Exercise data –
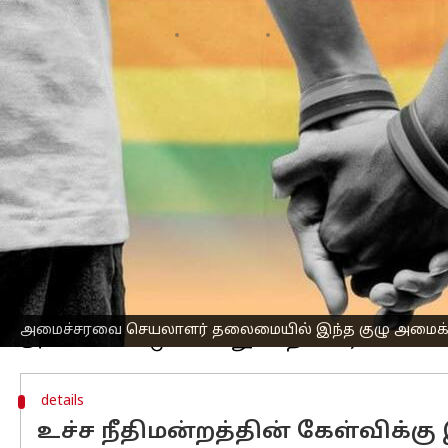
எழுதியவர்
May 03, 2023
01:23 pm
Sindhuja SM
செய்தி முன்னோட்டம்
LGBTQIA+ சமூகத்தின் "உண்மையான மனிதக
நீதிமன்ற
த்தில் மத்திய அரசு இன்று(மே 3
ஒரே பாலின திருமணங்களுக்கு சட்டப்பூர்
மனுக்கள் மீதான விசாரணையின் போது ம
கூட்டு வங்கிக் கணக்கைத் திறப்பது, இ
பாலினத் தம்பதிகள் அன்றாட வாழ்க்கை
மத்திய அரசு
சார்பில் ஆஜரான சொலிசிட
அமைச்சரவை செயலாளர் தலைமையில் இந்த குழு அமைக்க
details
உச்ச நீதிமன்றத்தின் கேள்விக்க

Job – What is needed is an exact copy of the lines from the one containing "கூட்டு வங்கிக் கணக்கைத் திறப்பது, இ" through the last line of the records above, both included.

Response area –
கூட்டு வங்கிக் கணக்கைத் திறப்பது, இ
பாலினத் தம்பதிகள் அன்றாட வாழ்க்கை
மத்திய அரசு
சார்பில் ஆஜரான சொலிசிட
அமைச்சரவை செயலாளர் தலைமையில் இந்த குழு அமைக்க
details
உச்ச நீதிமன்றத்தின் கேள்விக்க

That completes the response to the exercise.